3) Risk: Many people in recovery are often at the bottom of many pits before we start looking for new ideas. We have nothing to lose. Yet for professionals, it’s practically career suicide for them to question whether people can completely recover by exiting the mental health system and coming off medications if meds aren’t helping. Maria Bradshaw pointed out in a comment on this blog: Many doctors support struggling parent privately, but few of them are willing to risk supporting us publicly.
4) Public relations. Many people have never even heard that there might be another way to look at things, that we can improve mental health outcomes for practically free, practically overnight. We need to tell a story that we know how to help people recover, that we have a better way to do things than using labels and medications first, for everyone and forever. If we want people to leave the APA’s storytelling and tell ours, it has to be palatable. Linda Andre wrote an excellent book called, Doctors of Deception that outlined how a masterfully crafted public relations campaign has been able to show ECT as safe and effective when it’s neither.

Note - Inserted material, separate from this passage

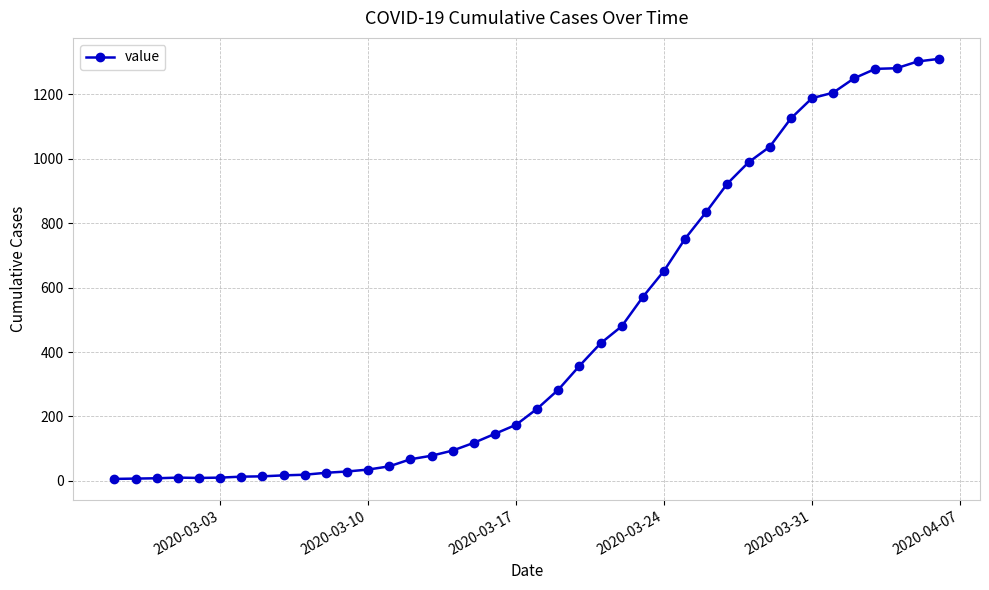

What is the smallest value displayed?

6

5) Emotional toll: It’s tough to read that you’ve been harming people you wanted to help. Many more people in recovery know the true story on mental health outcomes because it’s a good news story to us, so it’s much easier to read and keep reading on our free time. It tells us we can be free again. It takes a lot of digging to come a place of intellectual honesty about deciding what is true. I read about 150 research articles, 15 books, and went to two conferences before I was sure that Whitaker was right. This is especially hard to follow through on when it means you have been hurting people your whole career. If survivors like me keep throwing up things like my 7 ECT’s, loss of grad school, loss of a chance to have kids, and loss of 10 years of my career in their face, they aren’t willing to pay that price.

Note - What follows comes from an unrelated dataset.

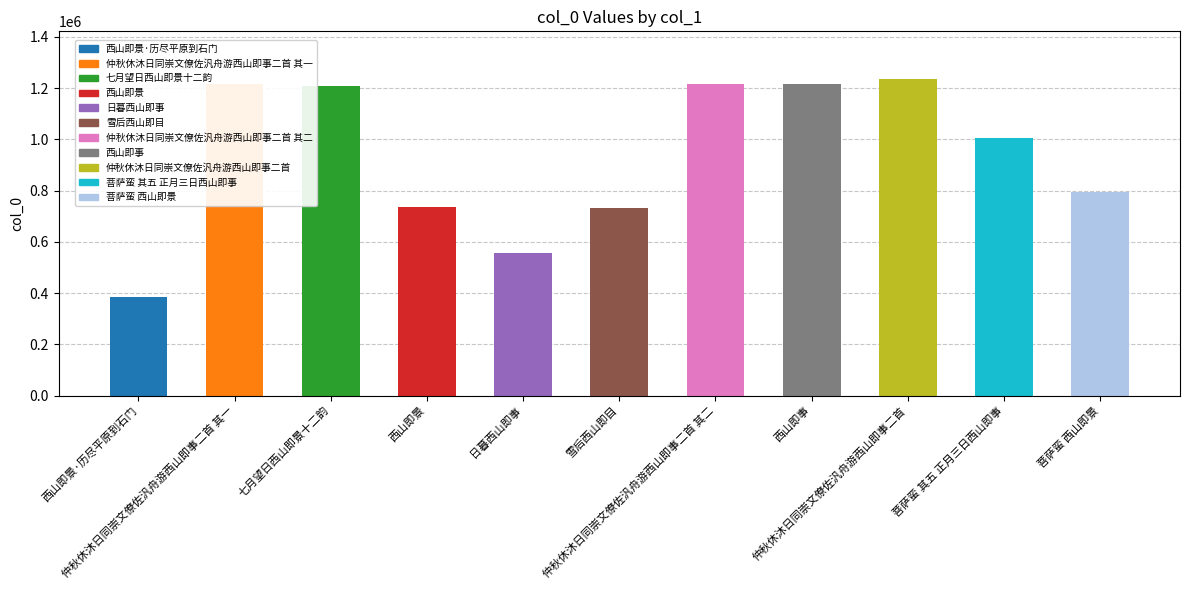

What is the approximate value at 西山即事?

1214989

6) An honorable way out: People might need a way out without admitting they have been wrong. Maybe we can figure out some way to show that life situations do intead cause our chemical changes and not just some random genetic or physical defect. This scientific explanation could satisfy the disease model advocates – simply explaining how much of our distress is due to trauma.
7) Future career plans: Many professionals don’t realize there’s a booming career in helping people get off meds or publishing medical literature about this practice.

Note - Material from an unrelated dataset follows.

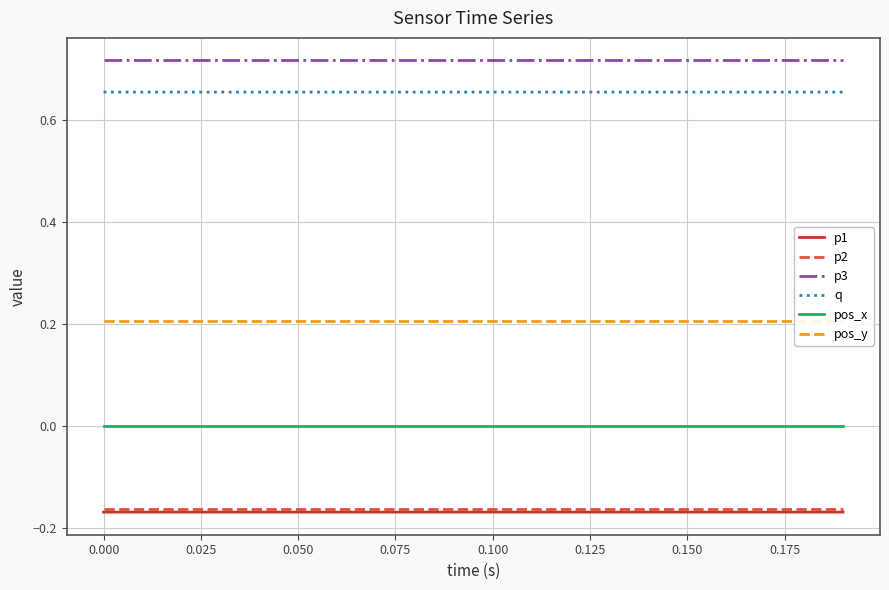

True or false: q and pos_x intersect in this chart.

False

8) The wrath of peers: Truamatized people hurt other people. This does not make hurting people right and honorable and just and excusable. Or productive. When we speak publicly in ways that scare off professionals, we get labeled with their N-word, which is the A-word in our field: antipsychiatrist. Yes, an antipsychiatrist is pretty much anyone saying anything they don’t want to hear. But, it’s also anyone who talks with emotion and anger and hurt. We need to figure out other ways to share our pain besides personal attacks on people who may or may not have caused it. This is very difficult, and I cannot always do it. Instead, I feel great respect for the advocates who snuck into the APA convention to present Max Fink with a platter of brains for his work promoting ECT.
9) Ego: To listen to survivors, you have to admit that our experience has meaning. This is contrary to the entire disease model paradigm, which says that our behavior is irrational, and not a normal response to our life situations.
10) Fear of other professionals: psychiatrists are already stigmatized compared to other medical specialties, and probably thus less likely to be able to admit they are wrong.